● TEXT UNDER STUDY:
Cave in south-western Japan, paleolithic site

The Fukui Cave (福井洞窟, Fukui dōkutsu) is an archaeological site consisting of a Japanese Paleolithic period to the early incipient Jōmon period cave dwelling in the Yoshii neighborhood of the city of Sasebo, Nagasaki Prefecture on the island of Kyushu, Japan. The site was designated a National Historic Site of Japan in 1978. Humans have been occupying the site since at least 30,000 years ago Pottery discovered at this site dates back to around 12,700 years ago and are among the oldest found in the world. In June 2024 a government panel recommended the site be designated as what would be one of just 64 special historic sites in Japan.

==Overview==
The Fukui Cave is located in the grounds of an Inari shrine on the left bank of the Fukui River, a tributary of the Saza River. The cave is 16 meters wide, 6 meters deep, and 3 meters high, and opens up in the shade of a huge protruding rock. The steep cliffs of the cave are made of sandstone, and in the surrounding area is found volcanic basalt from the late Miocene era. Landslides over the years have changed the flow of the Fukui river, forming the present shape of the caves. From the topsoil to the lowest bedrock, there are 15 sedimentary layers at a depth of about 5.5 meters, and stratigraphic examination indicates that there are seven cultural layers.

==Discovery and excavation==
The Shinto shrine was constructed in 1936, during which time the soil was dug about one meter deep. Local historian Junichi Matsuse sifted through the soil finding Jōmon pottery and arrowheads. An archaeological excavation was conducted by a team of archeologists from the Japanese Archaeological Association in 1964 revealing significant neolithic artifacts. Stone arrowheads and mold-patterned pottery from the early Jōmon period were discovered in the first surface layer, while claw-patterned pottery, ridge-patterned pottery, and microblades from the early pottery period were excavated in the second and third layers. The relationship between the claw-patterned pottery in layer 2 and the ridge-patterned pottery in layer 3 revealed that the pottery from the early period was followed by the claw-patterned pottery. In addition, the microblades excavated at the same time were found in the older layer 4 in the same form, and since layer 4 is a layer of stone tools without pottery, it can be inferred that Paleolithic people who made and used microblades began making pottery. Furthermore, layer 7 contained a group of stone tools that were slightly larger than the microblades excavated in layer 4 and could be called small stone blades, which are noteworthy as they are considered to be a precursor to the creation of microblades. The material of the stone tools also changed at the boundary between layer 7 and layer 7, with sanukite being used above layer 7 but obsidian being the main material, whereas in layers below layer 7, no obsidian was found at all and only stone tools made of sanukite were found. Sanukite lithic cores and wing-shaped fragments were excavated in the 9th layer, showing that chipped stone tools were actively made from sanukite. A large stone tool with double-sided processing, thought to be one of the oldest stone tools known in Kyushu, was excavated from the lowest layer, the 15th layer.

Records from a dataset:
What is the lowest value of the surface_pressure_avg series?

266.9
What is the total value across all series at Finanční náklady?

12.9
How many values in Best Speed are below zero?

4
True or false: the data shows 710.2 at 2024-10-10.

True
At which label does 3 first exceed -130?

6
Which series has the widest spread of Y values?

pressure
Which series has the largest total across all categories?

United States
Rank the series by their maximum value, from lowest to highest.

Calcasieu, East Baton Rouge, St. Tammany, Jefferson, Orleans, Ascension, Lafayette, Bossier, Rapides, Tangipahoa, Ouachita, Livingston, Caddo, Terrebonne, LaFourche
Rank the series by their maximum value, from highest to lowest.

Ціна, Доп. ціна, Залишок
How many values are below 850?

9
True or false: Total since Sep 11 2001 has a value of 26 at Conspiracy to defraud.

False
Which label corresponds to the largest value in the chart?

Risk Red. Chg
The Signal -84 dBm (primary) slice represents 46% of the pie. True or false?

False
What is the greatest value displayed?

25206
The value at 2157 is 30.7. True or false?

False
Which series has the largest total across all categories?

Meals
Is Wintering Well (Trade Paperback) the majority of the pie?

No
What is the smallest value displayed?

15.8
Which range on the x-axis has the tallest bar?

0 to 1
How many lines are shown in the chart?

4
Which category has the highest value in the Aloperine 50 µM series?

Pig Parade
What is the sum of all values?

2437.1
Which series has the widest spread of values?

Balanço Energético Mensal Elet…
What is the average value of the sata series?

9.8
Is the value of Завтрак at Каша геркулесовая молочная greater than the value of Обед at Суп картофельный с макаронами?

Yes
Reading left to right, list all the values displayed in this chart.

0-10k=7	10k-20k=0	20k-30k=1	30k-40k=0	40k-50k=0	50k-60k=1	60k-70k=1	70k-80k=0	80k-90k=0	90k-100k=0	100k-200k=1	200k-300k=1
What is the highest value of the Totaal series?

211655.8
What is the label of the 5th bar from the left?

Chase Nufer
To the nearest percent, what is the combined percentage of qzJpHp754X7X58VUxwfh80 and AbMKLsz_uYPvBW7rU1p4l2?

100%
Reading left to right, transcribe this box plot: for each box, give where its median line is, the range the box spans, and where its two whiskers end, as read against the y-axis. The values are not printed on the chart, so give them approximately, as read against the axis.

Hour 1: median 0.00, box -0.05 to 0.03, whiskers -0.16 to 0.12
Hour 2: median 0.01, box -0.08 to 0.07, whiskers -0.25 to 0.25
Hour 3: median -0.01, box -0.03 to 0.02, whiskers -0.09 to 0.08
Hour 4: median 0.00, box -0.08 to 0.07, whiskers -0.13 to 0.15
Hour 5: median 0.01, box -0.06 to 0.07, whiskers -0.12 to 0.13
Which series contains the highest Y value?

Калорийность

● WORK INSTRUCTIONS:
1. Answer these questions using the Fukui Cave text.
(a) What are the cave's width, depth, and height?
(b) In what year was the site designated a National Historic Site of Japan?
(c) Who sifted through the soil dug up during the shrine's construction in 1936?
2. From the Fukui Cave text, output the passage between "Cave in south-western" and "sites in Japan.", inclusive.

● PER-TASK ANSWERS:
1.
(a) 16 meters wide, 6 meters deep, and 3 meters high
(b) 1978
(c) Local historian Junichi Matsuse

2.
Cave in south-western Japan, paleolithic site

The Fukui Cave (福井洞窟, Fukui dōkutsu) is an archaeological site consisting of a Japanese Paleolithic period to the early incipient Jōmon period cave dwelling in the Yoshii neighborhood of the city of Sasebo, Nagasaki Prefecture on the island of Kyushu, Japan. The site was designated a National Historic Site of Japan in 1978. Humans have been occupying the site since at least 30,000 years ago Pottery discovered at this site dates back to around 12,700 years ago and are among the oldest found in the world. In June 2024 a government panel recommended the site be designated as what would be one of just 64 special historic sites in Japan.